Nature

How to Notice Seasonal Changes Mindfully

About 5 min read

Modern Life Disconnects Us From the Seasons

You spend the day in an air-conditioned office, commute home via subway, and eat dinner indoors. Before you know it, the cherry blossoms have fallen; the autumn leaves have come and gone without notice. This experience is far from unusual for urban dwellers.

Humans are inherently creatures that live in sync with seasonal rhythms. Changes in daylight hours affect melatonin and serotonin secretion, while temperature shifts regulate metabolism and activity levels. However, environments dominated by artificial lighting and climate control block these natural rhythms. The result is disrupted circadian clocks, seasonal mood fluctuations, and a chronic sense that time is passing too quickly.

Psychological Benefits of Seasonal Awareness

Restoring the Sense of Time

Psychologist William James noted that when novel experiences are scarce, time feels compressed. Directing attention to seasonal changes inserts "new observations" into daily life. Even a commute that looks the same every day involves shifting leaf colors, sky height, and wind temperature. Consciously registering these changes creates "markers" in the flow of time, alleviating the sensation that an entire year has vanished in an instant.

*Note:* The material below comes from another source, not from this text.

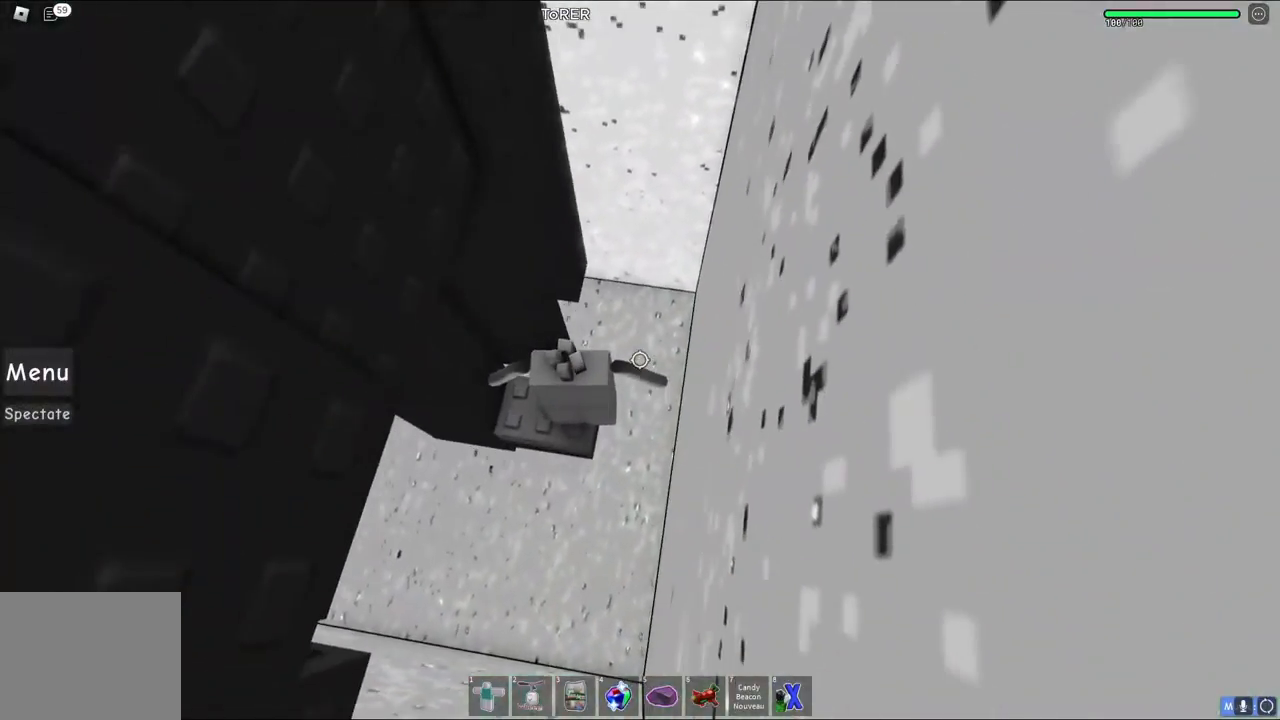
{"keys": [], "events": []}
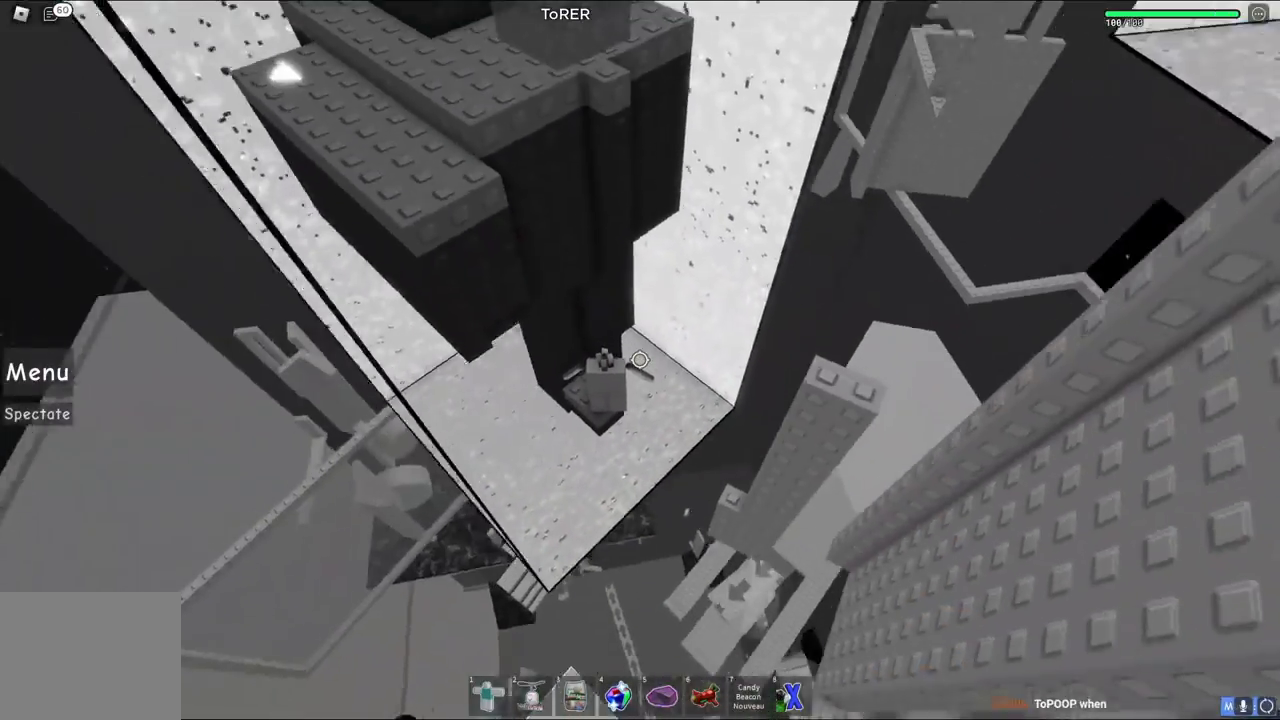
{"keys": [], "events": []}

A Natural Mindfulness Practice

Noticing seasonal changes is itself a practice of mindfulness - directing attention to the present moment. Observations like "the sky is bluer than yesterday" or "there is osmanthus fragrance in the wind" pull awareness away from past regrets and future anxieties, anchoring it in the here and now.

Evoking Awe

Major seasonal shifts (cherry blossoms in full bloom, a landscape blanketed in snow, an autumn sky ablaze at sunset) trigger what psychology calls "awe." Research at the University of California, Berkeley has shown that experiencing awe reduces self-focused thinking and increases tolerance toward others. Encountering the grandeur of the seasons puts everyday worries into perspective.

Five Practices for Noticing Seasonal Shifts

1. Adopt a "Fixed Observation Point"

Choose one tree along your commute or walking route and observe it every day. Following a single tree through budding, flowering, deepening green, autumn color, and leaf fall lets you experience the continuity of the seasons. Taking a photo once a month with your phone makes the changes even more vivid.

2. Eat Seasonally

Pick one seasonal ingredient at the supermarket each month and bring it to your table. Bamboo shoots in spring, tomatoes in summer, sweet potatoes in autumn, daikon radish in winter. Seasonal produce is richer in flavor and nutrition, making it the most direct way to feel the seasons through your body.

3. Spend Five Minutes in Morning Light

Within five minutes of waking, open a window and take in the outside air and light. Daylight hours differ by about five hours between the summer and winter solstices, and the angle and color temperature of morning light vary with each season. These five minutes reset your circadian clock and align your biological rhythm with the season. Books on seasonal living offer deeper knowledge on this topic.

4. Listen to Seasonal Sounds

Birdsong in spring, cicadas in summer, crickets in autumn, wind in winter. Remove your earphones and spend three minutes focusing solely on ambient sounds. Hearing connects to emotion more directly than sight, and seasonal sounds evoke memories that bring feelings of nostalgia and comfort.

5. Follow the Twenty-Four Solar Terms

Japan's twenty-four solar terms (such as Risshun, Usui, and Keichitsu) form a system that verbalizes seasonal changes roughly every 15 days. Register them in your phone's calendar and consciously look for the corresponding natural phenomena on each date. Knowing that Keichitsu (around March 6) means "insects emerge from the soil" lets you sense the season even in a small bug on the sidewalk. Books on mindfulness practice also help deepen seasonal awareness.

Summary

Living with awareness of seasonal shifts delivers three psychological benefits: restoring the sense of time, practicing mindfulness naturally, and evoking awe. Through five practices - fixed observation, seasonal eating, morning light, seasonal sounds, and the twenty-four solar terms - you can reclaim the seasonal rhythm that air conditioning and artificial lighting have blocked. Tomorrow morning, start by opening your window and noticing the temperature and scent of the air.